It was possibly the most intriguing whodunit in the history of Australian crime. Not any more.

But there are many true crime aficionados who will be less than happy with the final solution provided by documentary filmmaker Peter Butt in his Who Killed Dr Bogle and Mrs Chandler?, aired on ABC TV last night.

Because, in the final minutes of Butt’s engaging, adequately researched program, it emerges that it was the river wot dunnit.

The Lane Cove River in Sydney, to be exact. It was on its banks that the partially clad bodies of CSIRO scientist Dr Gilbert Bogle, and his lover, Margaret Chandler, were found on New Year’s Day, 1963.

In the 40 years since the discovery, theories for the two deaths have ranged from murder by Margaret’s husband Geoffrey, to poison darts, to an overdose of hallucinogens.

Neither body bore signs of violence nor traces of poison. But both were fastidiously covered in their own neatly folded clothing.

Enter Thomas Milby, a scientist with the unlikely title of the world’s leading expert on hydrogen sulphide deaths.

Milby considered a suspect that investigating police had overlooked – the river. He unearthed tests, carried out on the stretch of water 15 years before the two deaths, which had revealed a strange phenomenon.

The bottom of the river had literally exploded, sending bubbles of highly poisonous gas to the surface, killing thousands of fish and eels in the process.

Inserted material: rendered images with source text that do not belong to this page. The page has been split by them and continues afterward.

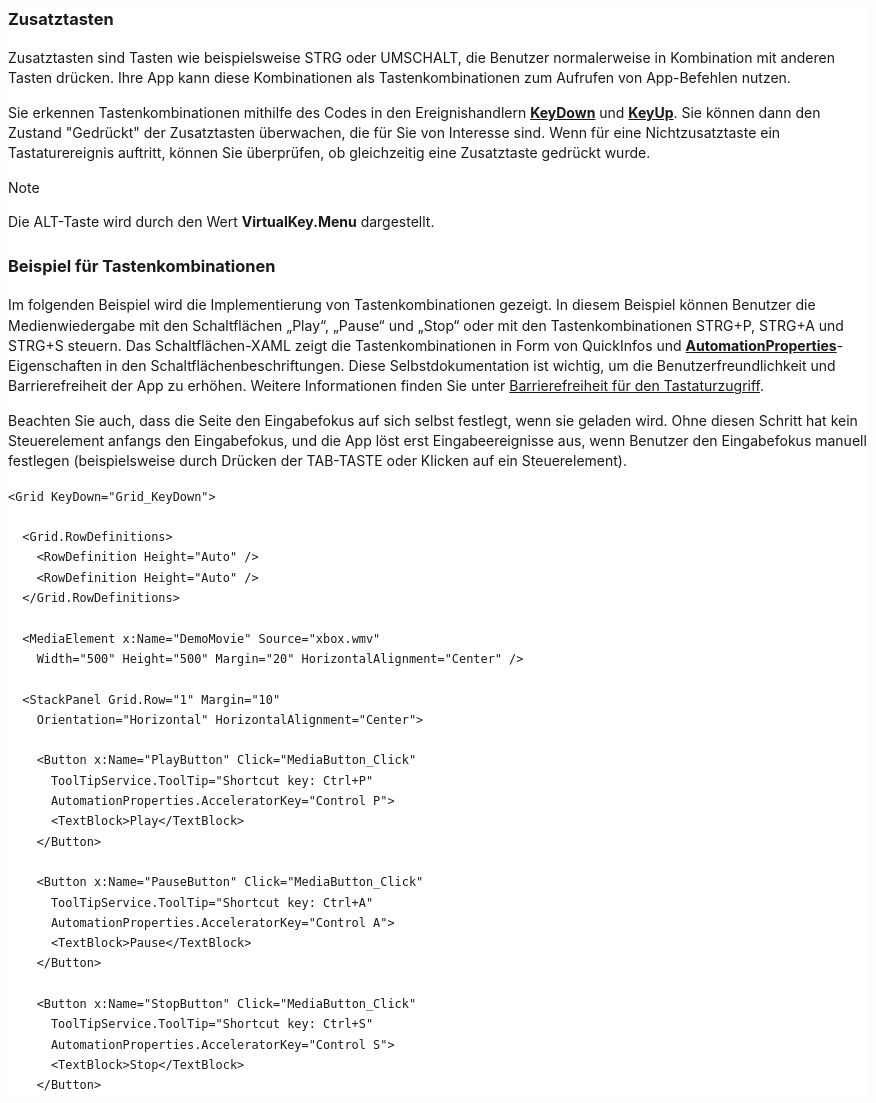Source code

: ### <a name="modifier-keys"></a>Zusatztasten

Zusatztasten sind Tasten wie beispielsweise STRG oder UMSCHALT, die Benutzer normalerweise in Kombination mit anderen Tasten drücken. Ihre App kann diese Kombinationen als Tastenkombinationen zum Aufrufen von App-Befehlen nutzen.

Sie erkennen Tastenkombinationen mithilfe des Codes in den Ereignishandlern [**KeyDown**](https://msdn.microsoft.com/library/windows/apps/br208941) und [**KeyUp**](https://msdn.microsoft.com/library/windows/apps/br208942). Sie können dann den Zustand "Gedrückt" der Zusatztasten überwachen, die für Sie von Interesse sind. Wenn für eine Nichtzusatztaste ein Tastaturereignis auftritt, können Sie überprüfen, ob gleichzeitig eine Zusatztaste gedrückt wurde.

> [!NOTE]
> Die ALT-Taste wird durch den Wert **VirtualKey.Menu** dargestellt.

 

### <a name="shortcut-keys-example"></a>Beispiel für Tastenkombinationen


Im folgenden Beispiel wird die Implementierung von Tastenkombinationen gezeigt. In diesem Beispiel können Benutzer die Medienwiedergabe mit den Schaltflächen „Play“, „Pause“ und „Stop“ oder mit den Tastenkombinationen STRG+P, STRG+A und STRG+S steuern. Das Schaltflächen-XAML zeigt die Tastenkombinationen in Form von QuickInfos und [**AutomationProperties**](https://msdn.microsoft.com/library/windows/apps/br209081)-Eigenschaften in den Schaltflächenbeschriftungen. Diese Selbstdokumentation ist wichtig, um die Benutzerfreundlichkeit und Barrierefreiheit der App zu erhöhen. Weitere Informationen finden Sie unter [Barrierefreiheit für den Tastaturzugriff](https://msdn.microsoft.com/library/windows/apps/mt244347).

Beachten Sie auch, dass die Seite den Eingabefokus auf sich selbst festlegt, wenn sie geladen wird. Ohne diesen Schritt hat kein Steuerelement anfangs den Eingabefokus, und die App löst erst Eingabeereignisse aus, wenn Benutzer den Eingabefokus manuell festlegen (beispielsweise durch Drücken der TAB-TASTE oder Klicken auf ein Steuerelement).

```xaml
<Grid KeyDown="Grid_KeyDown">

  <Grid.RowDefinitions>
    <RowDefinition Height="Auto" />
    <RowDefinition Height="Auto" />
  </Grid.RowDefinitions>

  <MediaElement x:Name="DemoMovie" Source="xbox.wmv"
    Width="500" Height="500" Margin="20" HorizontalAlignment="Center" />

  <StackPanel Grid.Row="1" Margin="10"
    Orientation="Horizontal" HorizontalAlignment="Center">

    <Button x:Name="PlayButton" Click="MediaButton_Click"
      ToolTipService.ToolTip="Shortcut key: Ctrl+P"
      AutomationProperties.AcceleratorKey="Control P">
      <TextBlock>Play</TextBlock>
    </Button>

    <Button x:Name="PauseButton" Click="MediaButton_Click"
      ToolTipService.ToolTip="Shortcut key: Ctrl+A"
      AutomationProperties.AcceleratorKey="Control A">
      <TextBlock>Pause</TextBlock>
    </Button>

    <Button x:Name="StopButton" Click="MediaButton_Click"
      ToolTipService.ToolTip="Shortcut key: Ctrl+S"
      AutomationProperties.AcceleratorKey="Control S">
      <TextBlock>Stop</TextBlock>
    </Button>

```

The cause was chemical pollution pumped into the river from a nearby factory. And at dawn, when the two lovers wandered down to the banks, Milby theorises, a similar explosion had just happened.

The highly toxic hydrogen sulphide gas would have concentrated in the hollow where they lay, quickly overpowering and killing them, leaving scarcely a trace.

Just about the only unusual finding on the two bodies was a strange, purple discolouration of the blood, a typical symptom of hydrogen sulphide poisoning, according to Milby.

And the neatly folded clothing covering the bodies? According to Butt’s documentary the culprit was a puritanical greyhound trainer exercising his dogs in the area.

So shocked was he by his discovery, and so anxious to protect others from stumbling upon half-naked corpses, that he concealed the victims beneath their clothing. And never reported what he had done.

The trainer in question is now dead, and therein lies the vulnerable area of Butt’s theory. Before he died, the man denied his involvement.